The remaining 62 percent, which is almost £4.4 million per tournament, goes to the WTA. Six other significant events — Doha, Dubai, Wuhan, Rome, Cincinnati and Toronto/Montreal — are also subsidized in a similar way. Here's the backstory to a scathing editorial published last week by John Millman, a former member of the ATP Players Council, on news.com.au.

“Equality in prize money between men and women in tennis can be put to bed,” wrote Millman. «It will not happen. Tennis principles and equality have been thrown out the window by some bad WTA decisions.»

Millman did not mention an implicit subsidy, but did list relative touring revenues from 2021, which put the ATP at £142 million and the WTA at £71 million.

By comparison, in 2021, ATP golf's cousin PGA generated £1.28bn in revenue while hosting events itself, while the tennis model involves leasing out franchises to third parties. The WTA's continued commitment to equal prize pools at major tournaments has placed a huge strain on its finances.

By signing a £64m four-year deal last year with new sponsor Hologic, the company immediately boosted its revenue with £40m up front to help with cash flow. It then sold 20% of its business activities to private equity firm CVC in March in exchange for another £120m of ready-made funds.

The subsidy was especially helpful for the recent Mutua Madrid Open, which was accused of discriminating against female players in scheduling and other issues. Criticism would certainly have been much louder if it had been known that the tournament brought in less than £3m out of the £7m prize money received by the champion Arina Sobolenko and her rivals.

In recent weeks, prominent players such as Jessica Pegula (center) have been speaking out about prize inequality. Photo: Getty Images/Clive Brunskill

When tournaments involve prize money differences, they usually indicate market forces. The latest figures show that combo tournaments like Madrid are making almost 10 times more from ATP Media than from an equivalent WTA TV deal with Perform.

The four Grand Slams are an anomaly in that they do indeed pay out equal prize money, but one could argue that they are so wealthy that they can afford to be guided by principles rather than strict commercial logic. The WTA's commitment to equal prize pools exists only at major non-Grand Slam tournaments.

It has long been known that the amounts below the pyramid are unequal.

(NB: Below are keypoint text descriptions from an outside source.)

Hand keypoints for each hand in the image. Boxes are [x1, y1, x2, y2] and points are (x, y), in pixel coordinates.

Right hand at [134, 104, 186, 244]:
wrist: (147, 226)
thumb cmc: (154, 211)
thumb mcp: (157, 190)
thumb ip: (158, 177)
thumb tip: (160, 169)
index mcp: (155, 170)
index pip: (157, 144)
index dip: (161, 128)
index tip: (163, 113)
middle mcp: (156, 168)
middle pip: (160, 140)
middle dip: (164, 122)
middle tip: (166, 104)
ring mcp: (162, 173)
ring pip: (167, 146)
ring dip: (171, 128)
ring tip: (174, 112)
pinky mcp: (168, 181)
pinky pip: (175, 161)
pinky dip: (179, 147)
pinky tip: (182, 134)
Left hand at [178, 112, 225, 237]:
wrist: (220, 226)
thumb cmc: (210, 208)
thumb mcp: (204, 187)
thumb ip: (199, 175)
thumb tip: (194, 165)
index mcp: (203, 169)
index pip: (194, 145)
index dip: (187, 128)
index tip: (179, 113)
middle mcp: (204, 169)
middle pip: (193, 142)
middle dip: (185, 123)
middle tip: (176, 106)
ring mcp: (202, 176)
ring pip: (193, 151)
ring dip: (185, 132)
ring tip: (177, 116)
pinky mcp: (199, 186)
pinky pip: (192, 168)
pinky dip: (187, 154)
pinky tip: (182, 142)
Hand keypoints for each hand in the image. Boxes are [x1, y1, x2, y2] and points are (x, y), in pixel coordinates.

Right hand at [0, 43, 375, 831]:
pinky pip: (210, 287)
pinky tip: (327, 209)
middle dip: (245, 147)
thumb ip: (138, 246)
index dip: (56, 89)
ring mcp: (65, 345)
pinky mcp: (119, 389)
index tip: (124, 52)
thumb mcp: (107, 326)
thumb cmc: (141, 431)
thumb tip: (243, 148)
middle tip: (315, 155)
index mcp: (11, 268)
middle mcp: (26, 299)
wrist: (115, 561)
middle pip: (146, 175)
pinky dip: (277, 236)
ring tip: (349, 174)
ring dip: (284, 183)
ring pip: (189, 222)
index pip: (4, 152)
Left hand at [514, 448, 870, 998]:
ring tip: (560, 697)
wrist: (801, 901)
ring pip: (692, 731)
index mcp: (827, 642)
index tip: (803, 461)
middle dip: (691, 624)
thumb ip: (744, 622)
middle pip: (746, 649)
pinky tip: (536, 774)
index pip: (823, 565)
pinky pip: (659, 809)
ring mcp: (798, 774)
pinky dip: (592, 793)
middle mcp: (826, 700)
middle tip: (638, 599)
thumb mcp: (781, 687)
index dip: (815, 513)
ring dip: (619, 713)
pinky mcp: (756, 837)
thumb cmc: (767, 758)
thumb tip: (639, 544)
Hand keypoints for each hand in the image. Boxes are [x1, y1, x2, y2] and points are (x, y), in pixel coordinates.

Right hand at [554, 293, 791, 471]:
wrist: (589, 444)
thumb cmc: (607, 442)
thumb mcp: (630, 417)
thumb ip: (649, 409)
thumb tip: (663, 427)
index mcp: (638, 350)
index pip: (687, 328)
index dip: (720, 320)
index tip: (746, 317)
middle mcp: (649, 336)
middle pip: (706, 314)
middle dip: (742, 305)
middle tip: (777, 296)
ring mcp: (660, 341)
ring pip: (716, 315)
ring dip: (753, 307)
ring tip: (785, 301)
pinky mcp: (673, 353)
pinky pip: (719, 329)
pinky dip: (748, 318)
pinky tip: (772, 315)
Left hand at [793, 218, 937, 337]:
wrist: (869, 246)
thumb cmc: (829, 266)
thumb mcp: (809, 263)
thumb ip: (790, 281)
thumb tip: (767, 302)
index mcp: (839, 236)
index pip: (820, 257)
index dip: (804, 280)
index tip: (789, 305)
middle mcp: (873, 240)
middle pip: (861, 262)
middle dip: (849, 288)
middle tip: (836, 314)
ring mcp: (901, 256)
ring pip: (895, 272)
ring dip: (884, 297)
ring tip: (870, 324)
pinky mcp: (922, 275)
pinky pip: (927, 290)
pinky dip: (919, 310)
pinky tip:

A study by the Financial Times last year found that «the total prize money for the men's tour this year is 75% higher than the women's, the biggest gap since 2001.»

The picture is further complicated by the ATP bonus pool and profit sharing systems that offer £16 million to the top 30 players among other benefits. There are no analogues in the WTA Tour. Telegraph Sport asked the WTA to comment on these issues and received the following response:

“The WTA will always and will continue to strive for the equality that our athletes deserve and ultimately to achieve an equal level of remuneration at all levels of our tour. Millman's article and the thoughts you expressed about Madrid are wrong and accurate at the same time.

“The question of equal prizes is not about strategy, since both rounds have similar strategies. It's about the realities of the value the market pays for women's sports property rights versus men's sports property rights. As Mr. Millman pointed out, there is a significant difference in the amount of rights fees and sponsorship fees paid by the market for a similar set of rights.

“Unfortunately, this is true of all women's sports venues and is a direct result of the differences in reward levels that we see. It's time for the market to step up and support women's sports facilities to the level they deserve. Equal prize money events like Indian Wells, Miami, Madrid and Beijing deserve to be recognized and commended for their commitment.

«Despite the difference in allocation levels provided by the ATP and the WTA for these events, each of these events has taken on additional investment from these event-related ticket sales to ensure that all athletes are compensated at equally as they deserve. They should be celebrated, and with Rome's recent announcement that it will pay equal prize money by 2025, progress, though never fast enough, is being made.»